Intended use & scope
- In scope: research on streaming/closed-loop monitoring agents; anomaly detection & alerting on metrics streams in the discriminate-then-alert regime.
- Out of scope: a certified production incident system; safety-critical automated remediation without a human; root-cause attribution as sole source of truth.
- Domain. Trained on a specific synthetic monitoring domain (network-link metrics; specific host-log incident types). On arbitrary real host telemetry (raw CPU/memory, general syslog) it is out-of-distribution — the demo maps real host signals into the trained schema, and correctly stays quiet on a healthy machine, reacting to genuine sustained load. Treat detections as a preview.

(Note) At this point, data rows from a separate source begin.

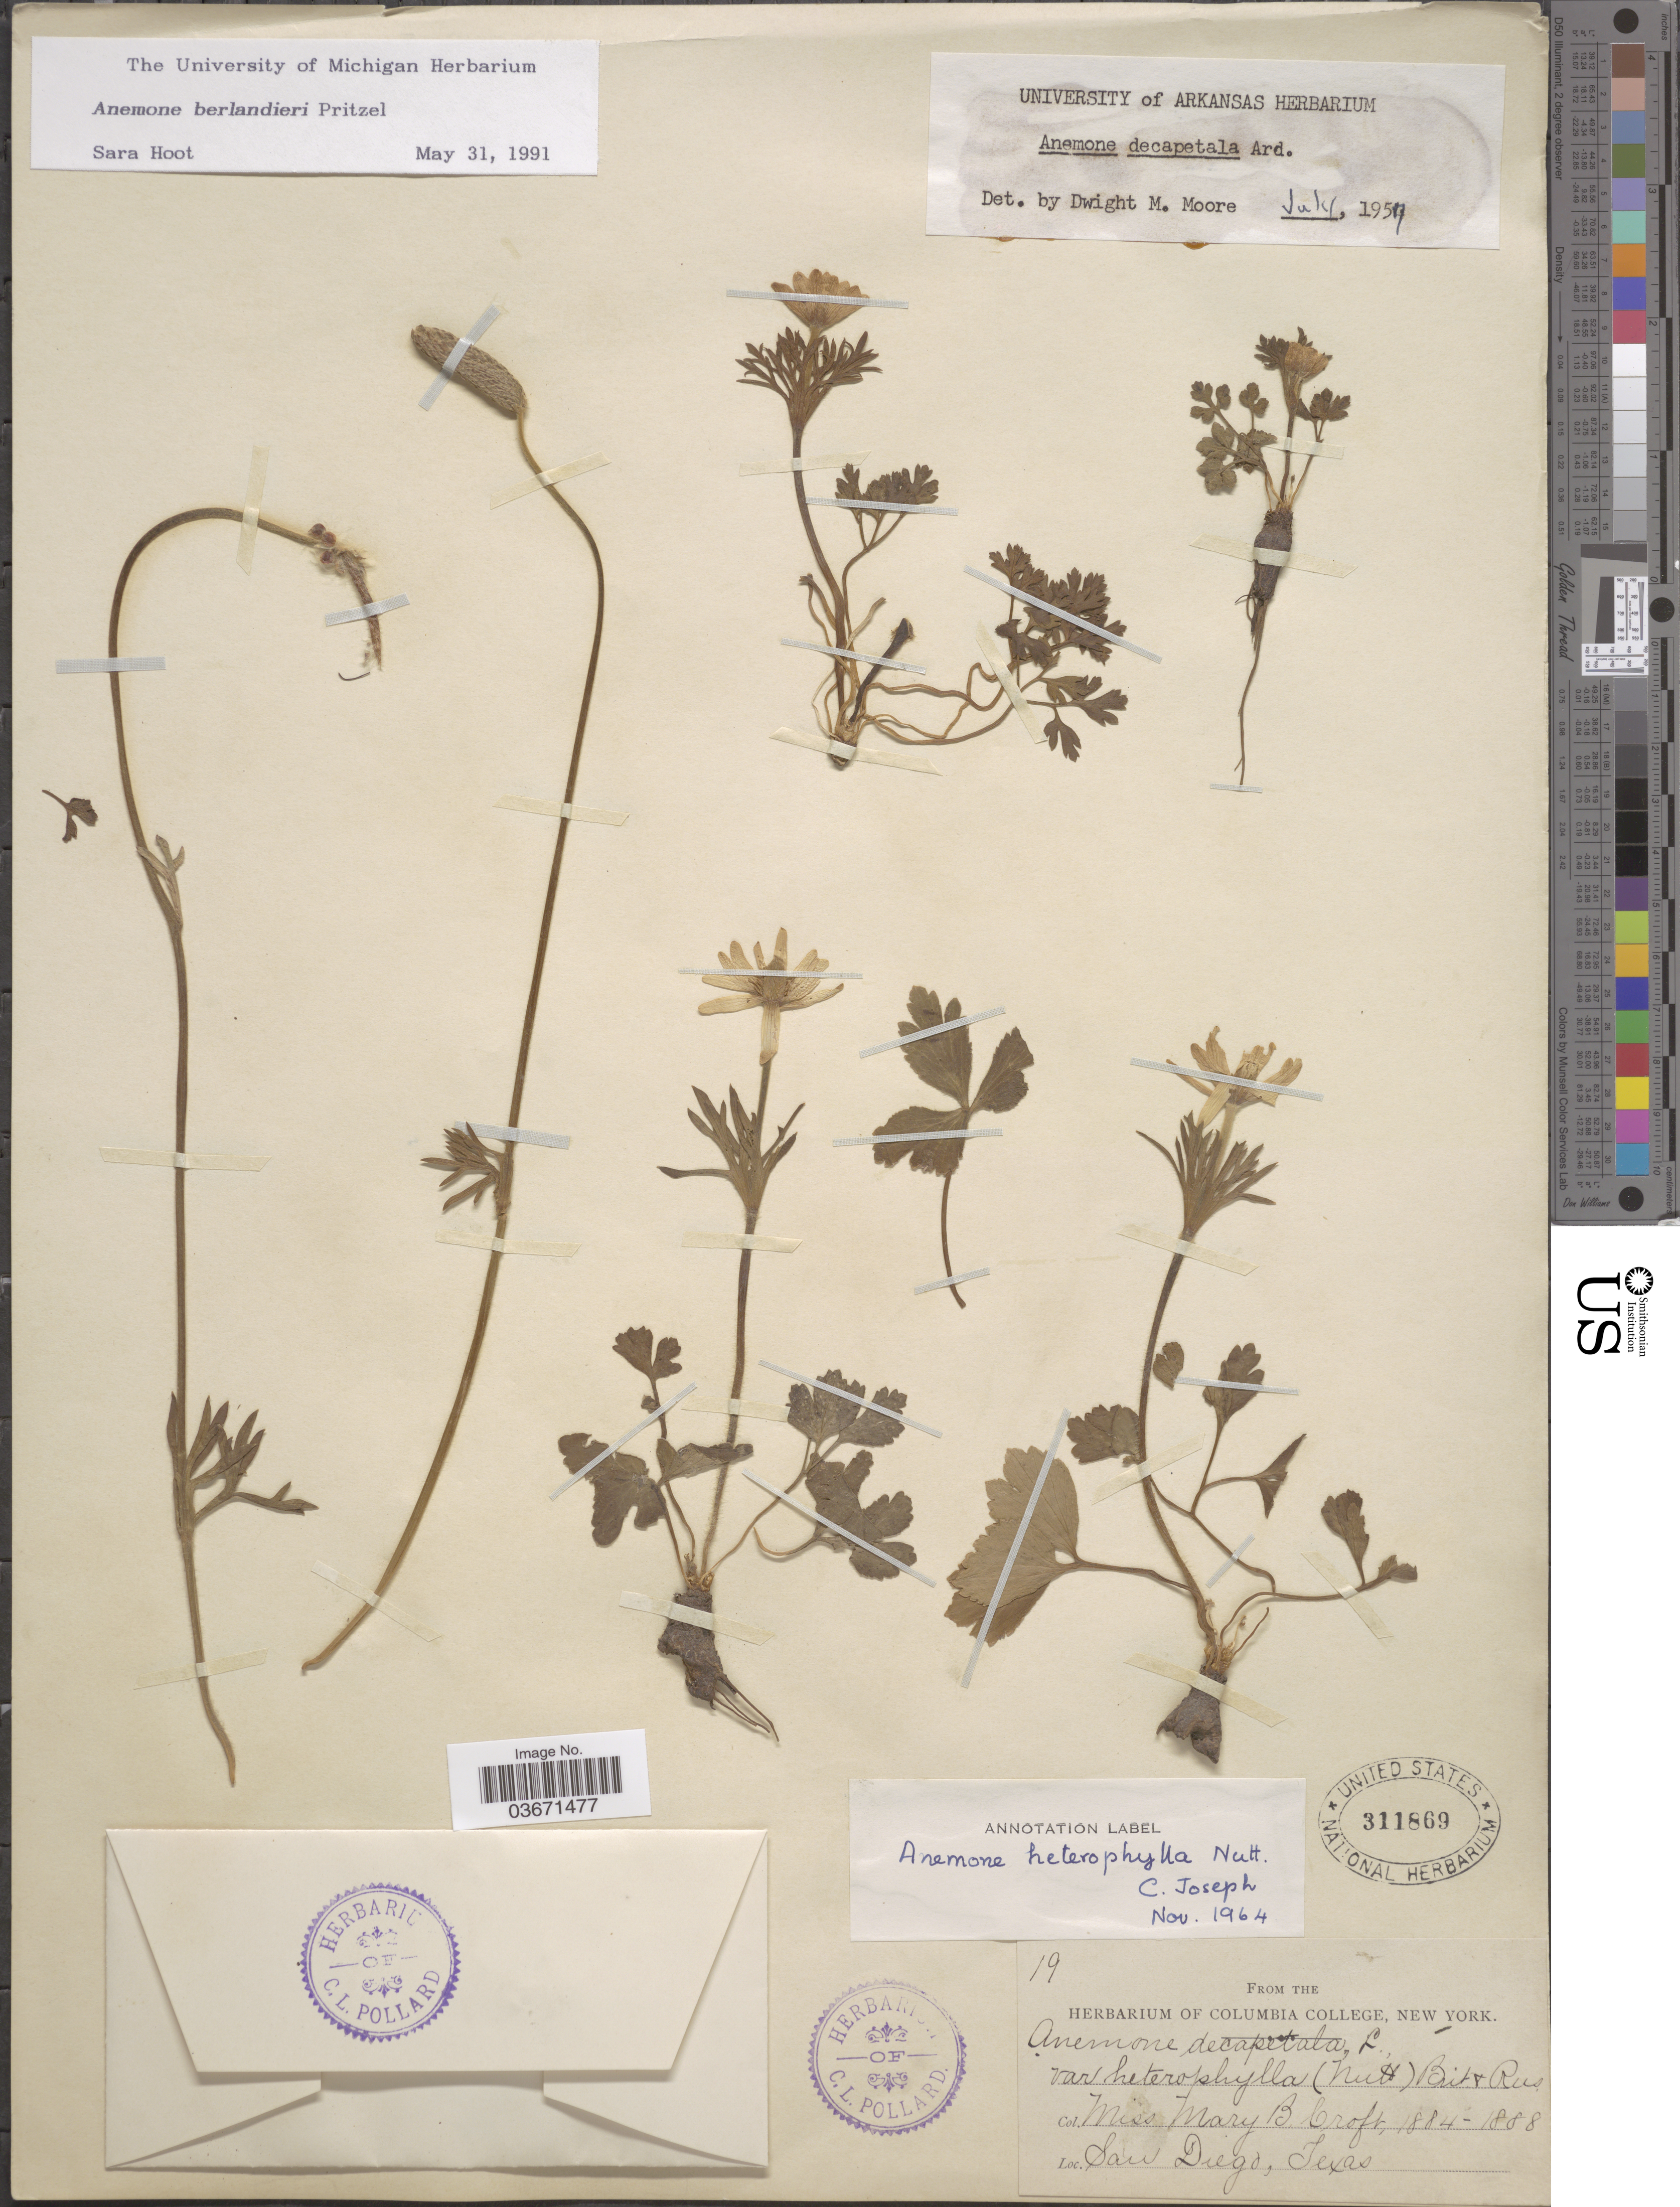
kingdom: Plantae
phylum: Tracheophyta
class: Magnoliopsida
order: Ranunculales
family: Ranunculaceae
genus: Anemone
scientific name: Anemone berlandieri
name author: E. Pritz.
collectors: M. Croft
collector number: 19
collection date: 1884/1888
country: United States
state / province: Texas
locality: San Diego.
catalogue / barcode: US 311869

Evaluation (held-out, deliberately zero-shot)
| Metric | value |
|---|---|
| Metrics detect / alert / false-alerts | 1.0 / 1.0 / 0 |
| Metrics root-cause | 0.75 |
| Logs detect / alert / false-alerts (this 1B tier) | 0.75 / 0.75 / 0 |
Sample sizes are small (n=16 metrics, n=12 logs) — read directional signals only. Full methodology and the research history (including negative results) are in the technical report.
Known limitations
- Root cause is weak on the harder cascade metric (~0.44) and is outside the real-time bar.
dns_failureis a stable blind spot;thermal_throttleshows run-to-run flips.- This is the metrics tier; the logs tier is a separate 4B model (not in this release).
License
MIT for the SMLR code and this modeling file. The base model is MiniCPM-derived and remains under its upstream license; downstream users are responsible for upstream license compliance.